What’s missing in Chemical Wedding is real mystery, threat or excitement. The story unfolds, but there is hardly anything to be anxious about and that’s sort of the point of a thriller or horror movie. And since this doesn’t succeed in being either, it is sort of a tame supernatural drama, which may be the one genre with even fewer good movies in it than black-and-white space opera western musicals.
Strange Girls (2007) – [rate 2.5]
Considering the low budget debut for what it is, Strange Girls isn’t bad. The actors aren’t horrible, but not exactly smooth professionals either. The story is a patchwork of cool ideas, but sadly more often than not stolen from other movies. There is a difference between a quote or an hommage and plain theft and the writer and director of this movie seem to be oblivious to such differences.

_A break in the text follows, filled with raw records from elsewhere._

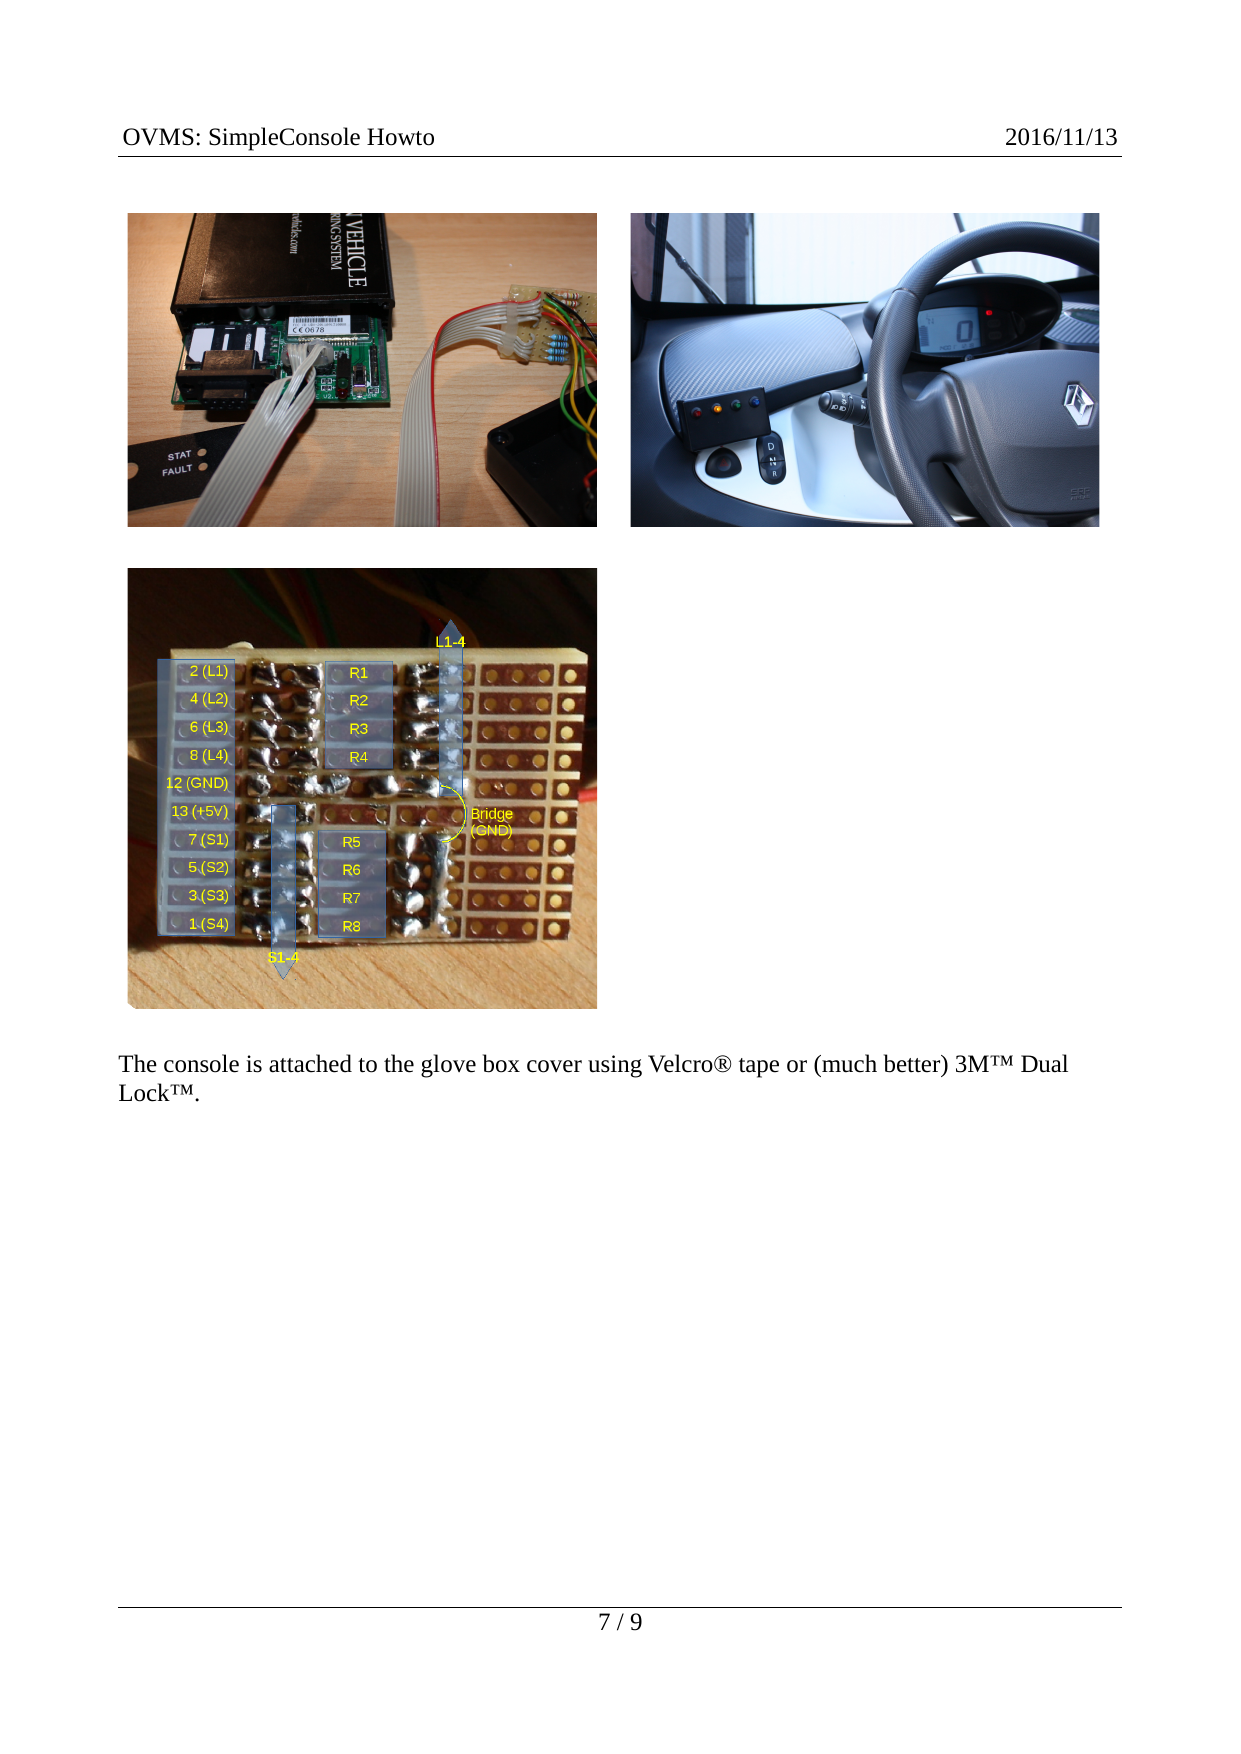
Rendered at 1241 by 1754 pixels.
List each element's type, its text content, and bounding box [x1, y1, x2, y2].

picture [127, 213, 597, 527]
text The console is attached to the glove box cover using Velcro® tape or (much better) 3M™ Dual Lock™. [118, 1049, 1122, 1107]
picture [127, 568, 598, 1009]
picture [630, 213, 1100, 527]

If you don’t watch a lot of movies, or if you have been living in a cave for the past 20 years, Strange Girls might actually seem like the promising debut with some interesting ideas, but the only asset of this film that is its own is the basic plot. Two sisters, identical twins, live life as one, refusing to communicate with their surroundings.
Disconnected from life and the world by choice and only communicating by letter and by reading books, they live in a fantasy world with each other as the only party worthy of conversation. The story uses their isolation as a fair enough excuse for some socially unacceptable behaviour, but after a good start the story starts to run out of ideas and even shows some of the ideas that would have been better left out.

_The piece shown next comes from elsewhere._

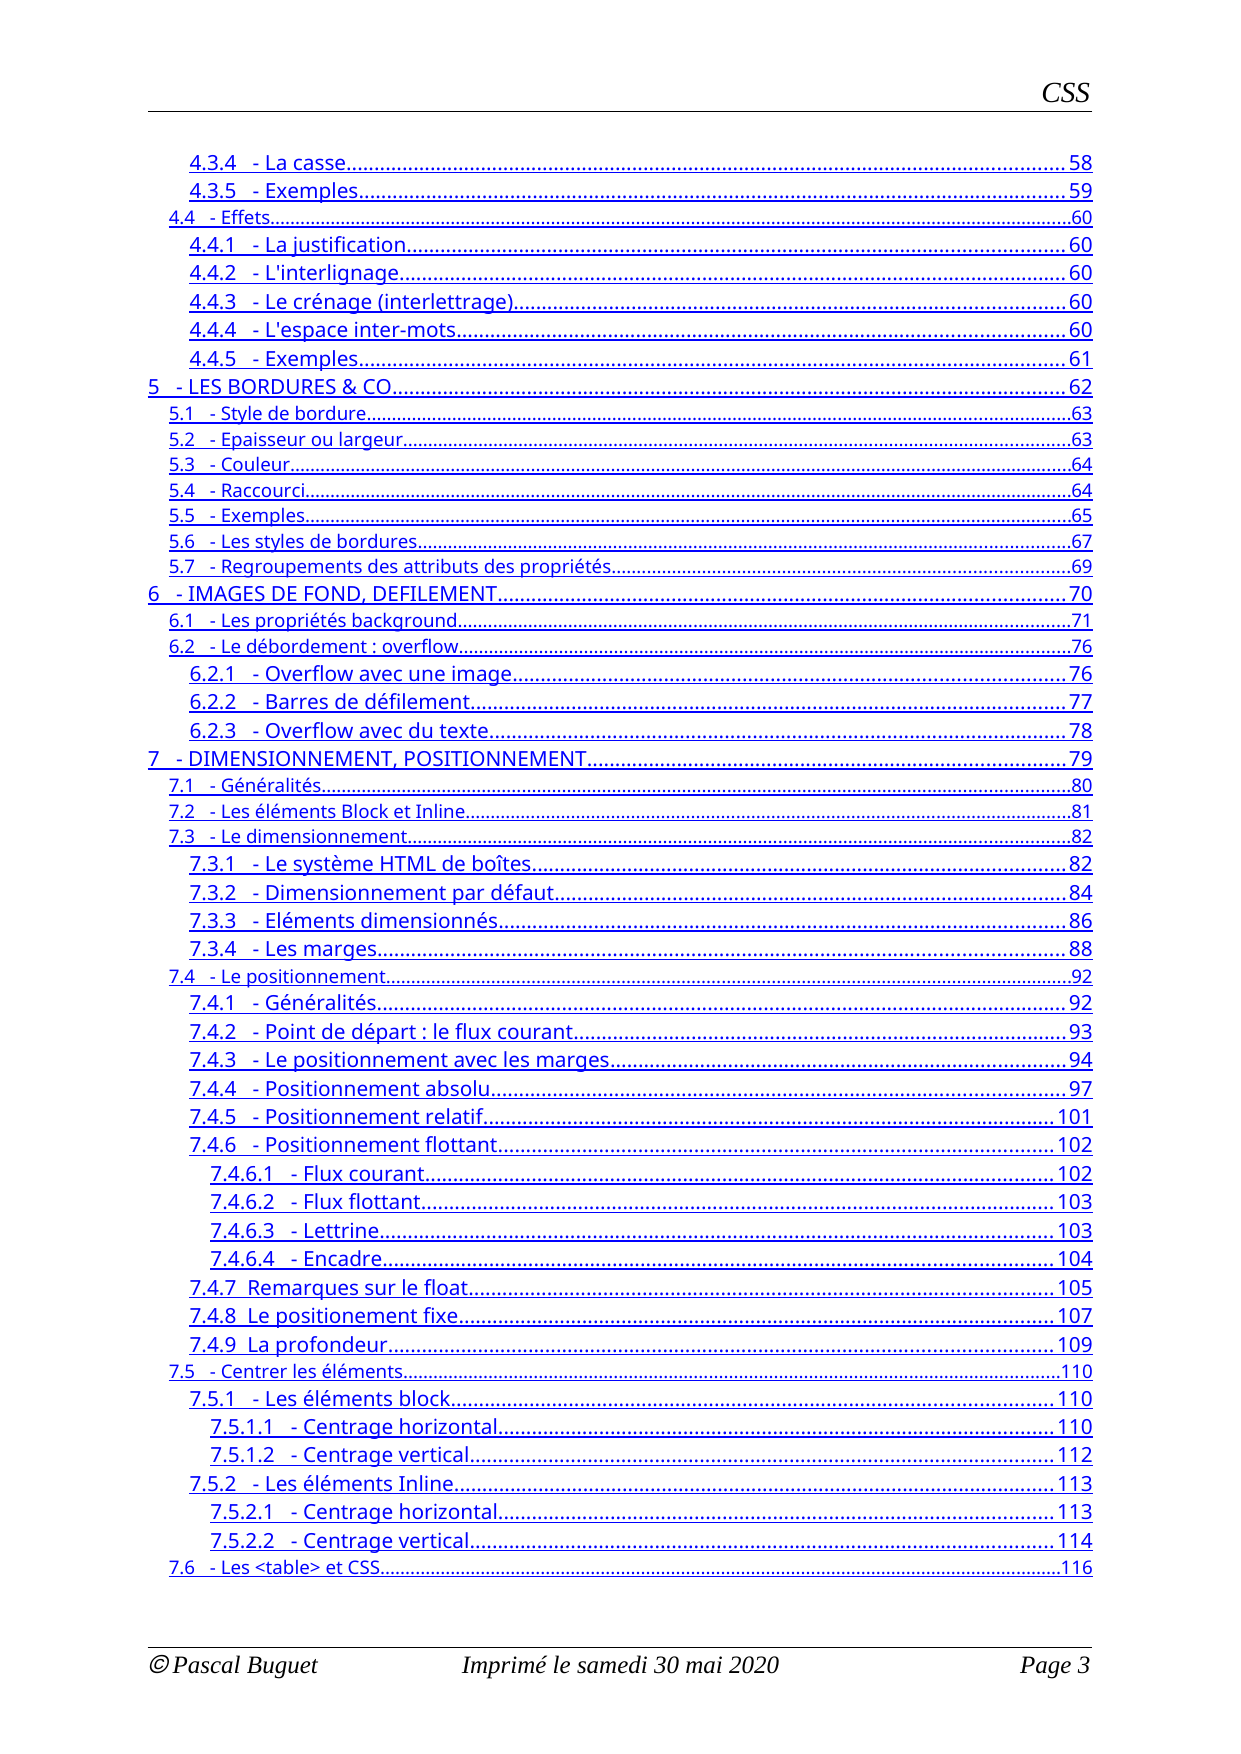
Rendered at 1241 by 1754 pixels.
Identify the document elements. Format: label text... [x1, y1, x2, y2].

Seventh Moon (2008) – [rate 2.0]
Set in China and focussing on a newly wed couple, using their honeymoon to visit the groom’s family, the movie start off well enough, although the couple seemed more like two people on their third date than newly wed (or on a collision course with divorce). They happen to arrive on the day of a festival, not unlike traditional Halloween and getting lost in the countryside on that particular night turns out to be a very bad idea.
Having the whole affair shot in shakeycam, fairly lousy acting and poor grime don’t help the movie. A plodding plot also serves to diminish any potential it may have had. The end result is a fairly pointless movie, with some vague life lessons about sacrifice but you won’t miss a lot if you don’t go and see it.
Book of Blood (2008) – [rate 1.5]
I happen to be a fan of some of the work of Clive Barker. And even though I like his fantasy (like Weaveworld or Imagica) better, I do greatly appreciate his horror (Cabal, The Great and Secret Show). Book of Blood is some of his old work and fits right in with the material in movies like Hellraiser (1987) and Nightbreed (1990). But Book of Blood misses the mark rather severely.
The chemistry between the characters just isn’t there. And the special effects serve to do nothing but repeat the point of the movie, that has already been made 4 times in dialogue. I’ll spoil it here, since someone already says it in the opening sequence. The dead have highways, the highways intersect and at some of these crossroads, the dead spill over into our world.
A female researcher, with some experiences in her past, writes about the paranormal and has her eyes on some haunted house. She meets an apparently psychically gifted student and they end up in the house, along with one of her colleagues. Drama ensues, the dead walk and it all ends predictably.
Only if you really like Barker’s stuff and don’t mind sitting out a poor plot and aren’t expecting amazing effects would you want to watch this movie. Nothing sparkles, but I suppose it isn’t a real bomb either. It would have been better if it had been made just like this in the 80’s, where it really belongs, considering the competition it has to live up to nowadays.